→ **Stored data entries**
══════════════════════════════
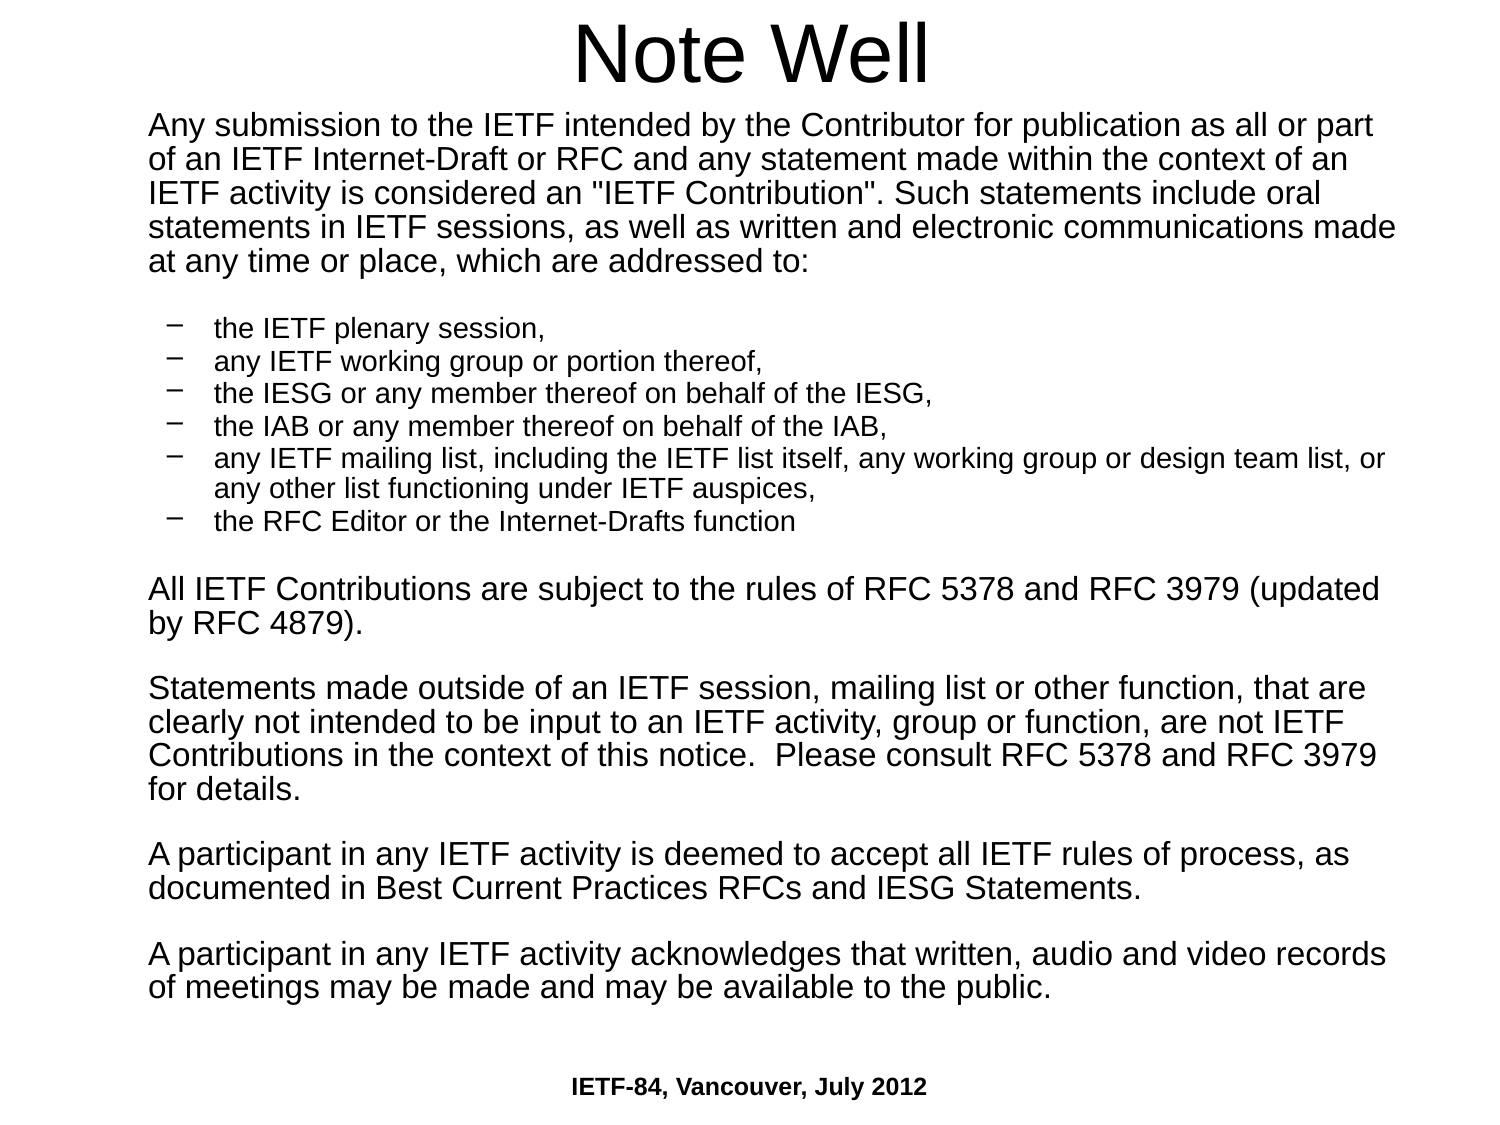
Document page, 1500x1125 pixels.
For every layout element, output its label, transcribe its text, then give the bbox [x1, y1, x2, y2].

title Note Well [76, 7, 1428, 91]
list Any submission to the IETF intended by the Contributor for publication as all or part of an IETF Internet-Draft or RFC and any statement made within the context of an IETF activity is considered an "IETF Contribution". Such statements include oral statements in IETF sessions, as well as written and electronic communications made at any time or place, which are addressed to: the IETF plenary session, any IETF working group or portion thereof, the IESG or any member thereof on behalf of the IESG, the IAB or any member thereof on behalf of the IAB, any IETF mailing list, including the IETF list itself, any working group or design team list, or any other list functioning under IETF auspices, the RFC Editor or the Internet-Drafts function All IETF Contributions are subject to the rules of RFC 5378 and RFC 3979 (updated by RFC 4879). Statements made outside of an IETF session, mailing list or other function, that are clearly not intended to be input to an IETF activity, group or function, are not IETF Contributions in the context of this notice. Please consult RFC 5378 and RFC 3979 for details. A participant in any IETF activity is deemed to accept all IETF rules of process, as documented in Best Current Practices RFCs and IESG Statements. A participant in any IETF activity acknowledges that written, audio and video records of meetings may be made and may be available to the public. [76, 101, 1428, 1036]
footer IETF-84, Vancouver, July 2012 [424, 1062, 1075, 1125]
══════════════════════════════
→ **ACTIVITY**
Output the data above verbatim, pictures excluded.

→ **PROBLEM SOLUTION**
Document page, 1500x1125 pixels.
For every layout element, output its label, transcribe its text, then give the bbox [x1, y1, x2, y2].

title Note Well [76, 7, 1428, 91]
list Any submission to the IETF intended by the Contributor for publication as all or part of an IETF Internet-Draft or RFC and any statement made within the context of an IETF activity is considered an "IETF Contribution". Such statements include oral statements in IETF sessions, as well as written and electronic communications made at any time or place, which are addressed to: the IETF plenary session, any IETF working group or portion thereof, the IESG or any member thereof on behalf of the IESG, the IAB or any member thereof on behalf of the IAB, any IETF mailing list, including the IETF list itself, any working group or design team list, or any other list functioning under IETF auspices, the RFC Editor or the Internet-Drafts function All IETF Contributions are subject to the rules of RFC 5378 and RFC 3979 (updated by RFC 4879). Statements made outside of an IETF session, mailing list or other function, that are clearly not intended to be input to an IETF activity, group or function, are not IETF Contributions in the context of this notice. Please consult RFC 5378 and RFC 3979 for details. A participant in any IETF activity is deemed to accept all IETF rules of process, as documented in Best Current Practices RFCs and IESG Statements. A participant in any IETF activity acknowledges that written, audio and video records of meetings may be made and may be available to the public. [76, 101, 1428, 1036]
footer IETF-84, Vancouver, July 2012 [424, 1062, 1075, 1125]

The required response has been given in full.